亀井 樹
亀井 樹 助教
Tatsuru KAMEI
研究テーマ: 環境微生物を利用した水処理技術
研究者総覧
研究紹介

亀井 樹 助教
Tatsuru KAMEI
研究テーマ: 環境微生物を利用した水処理技術
研究者総覧研究紹介

微生物の力を借りて水を綺麗に

1人の人間はお風呂やトイレ、洗濯などに1日200リットルもの水を使うと言われています。また、人が使う工業製品や化学製品、食料品などにも直接的あるいは間接的に水は使われています。このようにして使われた水には、有機物や無機物、有害化学物質や病原性微生物など様々なものが含まれています。そして多くの場合その水は直接再利用できず、適切に浄化を行わなければ環境汚染や、私たちの健康を害する原因になります。
地球の人口は右肩上がりに増加し、それに応じて汚染水の放出量も増え環境を汚染しています。
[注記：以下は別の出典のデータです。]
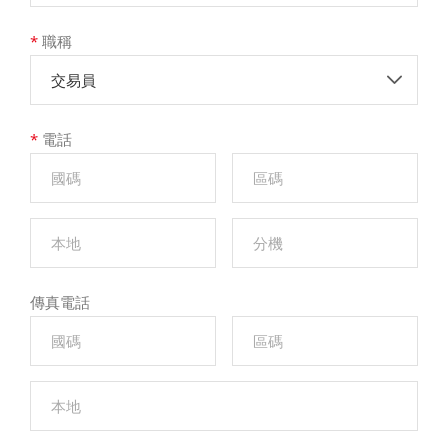
*
職稱
交易員
*
電話
傳真電話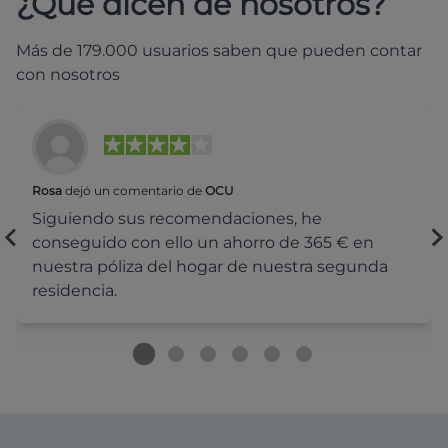
¿Qué dicen de nosotros?
Más de 179.000 usuarios saben que pueden contar
con nosotros
Rosa
dejó un comentario de
OCU
Siguiendo sus recomendaciones, he
conseguido con ello un ahorro de 365 € en
nuestra póliza del hogar de nuestra segunda
residencia.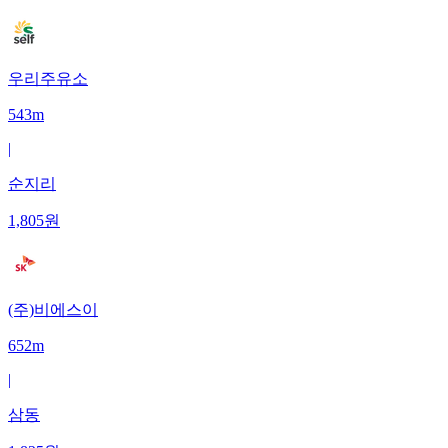
우리주유소
543m
|
순지리
1,805
원
(주)비에스이
652m
|
삼동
同時に地球上にある資源・エネルギーは、人口増加を支える大量生産・大量消費により今まさに枯渇の危機に瀕しています。人の活動で排出された汚染水の浄化技術は非常に重要ですが、浄化のために資源やエネルギーの大量消費を必要としていては元も子もありません。
地球上には古来より脈々と受け継がれ構築された物質循環のメカニズムが存在し、それを支える縁の下の力持ちが微生物です。彼らは私たち人間が汚染物質と考えるものを、“食料”や“エネルギー源”として取り込み、無害なものに変える力を持っています。この能力を理解し、それを最大限発揮できるよう人が手を加えて利用できれば、微生物が増えるのと同時に汚染水も綺麗にでき、簡単かつ省エネルギーで浄化が可能になります。
微生物という“小さな巨人”の力を調べてその力を使った浄化技術を生み出し、さらにそれを実装することにも挑戦して、私たち人間が健康で安心・安全な生活を続けられる社会の構築を目指す研究を行っています。